_CONSIGNES DE TRAVAIL_:
(1) Extrayez du texte sur Healy et Banda, mot pour mot, le passage qui s'ouvre sur les mots contenant "Afin de préserver" et se clôt sur "sociale la paysannerie.".
(2) Répondez à partir du texte sur Healy et Banda :
(a) En quelle année l'armée paysanne entra-t-elle à Phnom Penh ?
(b) Dans quel but Healy évita-t-il un conflit avec Banda ?
(c) À quoi le développement numérique de la Socialist Labour League était-il largement dû ?

_EXTRAIT DU DOCUMENT_:
La plus cruelle des suites de la « théorie » maoïste fut la politique des Khmers rouges au Cambodge. L’entrée de l’armée paysanne à Phnom Penh en 1975 conduisit à une catastrophe. La paysannerie considéra, comme Trotsky l’avait prédit, l’ensemble de la population urbaine en ennemi, y compris la classe ouvrière. Cette attitude réactionnaire entraîna la terrible évacuation de la ville et d’immenses pertes en vies humaines.

On peut mesurer l’ampleur des illusions de Banda dans la direction Mao Tsé Toung à l’affirmation suivante : « La dialectique de l’histoire transforme inévitablement la révolution culturelle en révolution politique ». [399]

Afin de préserver l’unité de la direction et de faire avancer le travail pratique en Grande-Bretagne, Healy évita un conflit avec Banda et son approche pabliste des problèmes de la Révolution chinoise. Ceci constituait déjà une retraite politique vis-à-vis des responsabilités théoriques assumées par les trotskystes britanniques au cours de leur lutte contre le SWP. En outre le laissez-faire de Healy face aux conceptions de Banda affaiblissait inévitablement la ligne de classe de la section britannique. Son attitude non critique vis-à-vis d’Ho Chi Minh et de Mao Tsé Toung reflétait les vues de larges couches d’intellectuels dont le scepticisme à l’égard des capacités révolutionnaires du prolétariat allait de pair avec un engouement pour une « guerre populaire » ayant pour base sociale la paysannerie.

A la fin des années 1960 ce romantisme politique jouissait d’une audience grandissante, le résultat d’une radicalisation de larges couches de la classe moyenne en réaction aux crises économiques et politiques croissantes de l’impérialisme. Le fait que Healy évitait tout conflit politique avec Banda sur cette question revenait à une capitulation politique aux conséquences graves devant ces éléments petit-bourgeois. Le développement numérique de la Socialist Labour League était largement dû à l’afflux d’éléments petits-bourgeois et les compromis qui existaient au sein de la direction signifiaient que ces nouvelles recrues ne pouvaient être formées sur la base des leçons théoriques et politiques de la lutte contre le pablisme. Ainsi, la croissance en nombre de l’organisation ne fut pas accompagnée d’un nouveau développement des cadres trotskystes. La Socialist Labour League commença à évoluer vers une organisation centriste et répéta sous une autre forme et dans des circonstances objectives différentes, le processus politique qui avait conduit, plusieurs années auparavant, à la désintégration du Socialist Workers Party.

_DONNÉES EXTRAITES_:

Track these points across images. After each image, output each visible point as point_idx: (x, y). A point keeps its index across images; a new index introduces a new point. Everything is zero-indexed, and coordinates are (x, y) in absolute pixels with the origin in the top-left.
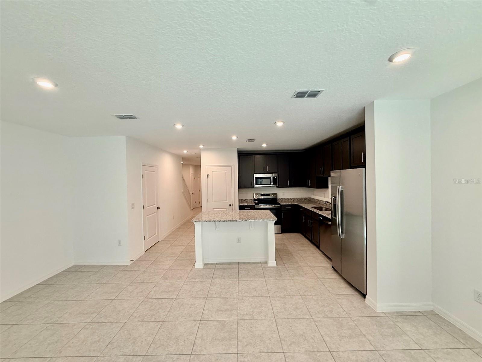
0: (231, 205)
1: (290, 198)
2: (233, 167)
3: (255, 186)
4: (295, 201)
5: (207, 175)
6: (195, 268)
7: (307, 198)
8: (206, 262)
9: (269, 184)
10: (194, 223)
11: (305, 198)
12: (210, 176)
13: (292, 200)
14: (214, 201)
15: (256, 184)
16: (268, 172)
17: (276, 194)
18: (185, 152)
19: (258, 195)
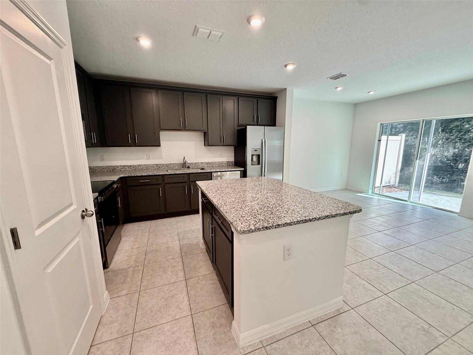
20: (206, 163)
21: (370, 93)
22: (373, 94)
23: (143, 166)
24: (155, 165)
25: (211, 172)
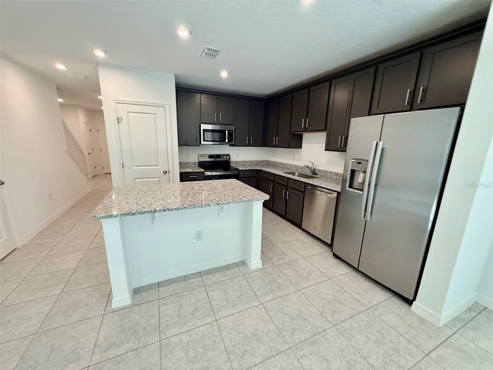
0: (166, 172)
1: (246, 161)
2: (167, 108)
3: (202, 143)
4: (251, 165)
5: (118, 118)
6: (113, 308)
7: (265, 161)
8: (136, 285)
9: (223, 140)
10: (100, 220)
11: (263, 161)
12: (124, 121)
13: (249, 164)
14: (136, 166)
15: (204, 141)
16: (221, 123)
17: (229, 155)
18: (60, 67)
19: (204, 156)
23: (289, 165)
24: (295, 167)
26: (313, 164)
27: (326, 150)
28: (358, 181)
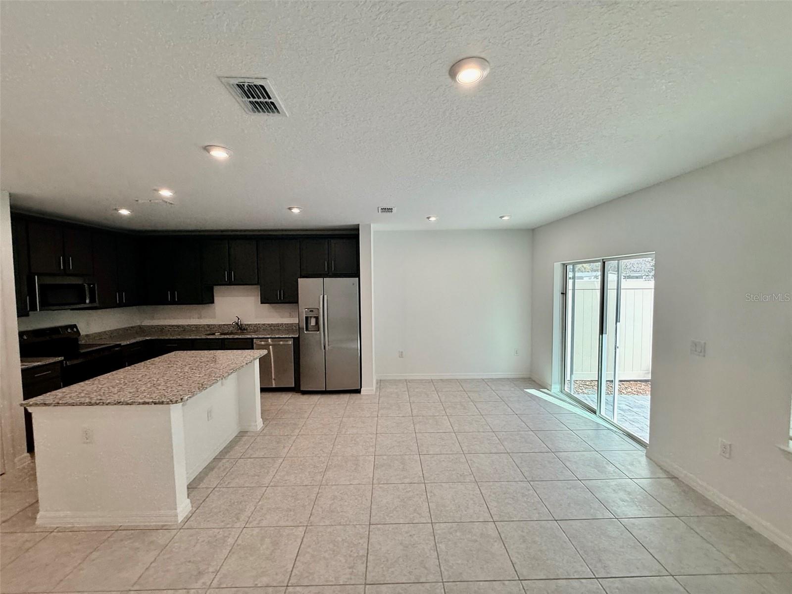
17: (75, 326)
20: (269, 324)
21: (503, 219)
22: (508, 219)
25: (252, 339)
26: (239, 319)
27: (261, 303)
28: (312, 324)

_SOLUTIONS DANS L'ORDRE_:
(1)
Afin de préserver l’unité de la direction et de faire avancer le travail pratique en Grande-Bretagne, Healy évita un conflit avec Banda et son approche pabliste des problèmes de la Révolution chinoise. Ceci constituait déjà une retraite politique vis-à-vis des responsabilités théoriques assumées par les trotskystes britanniques au cours de leur lutte contre le SWP. En outre le laissez-faire de Healy face aux conceptions de Banda affaiblissait inévitablement la ligne de classe de la section britannique. Son attitude non critique vis-à-vis d’Ho Chi Minh et de Mao Tsé Toung reflétait les vues de larges couches d’intellectuels dont le scepticisme à l’égard des capacités révolutionnaires du prolétariat allait de pair avec un engouement pour une « guerre populaire » ayant pour base sociale la paysannerie.

(2)
(a) En 1975.
(b) Afin de préserver l'unité de la direction et de faire avancer le travail pratique en Grande-Bretagne.
(c) À l'afflux d'éléments petits-bourgeois.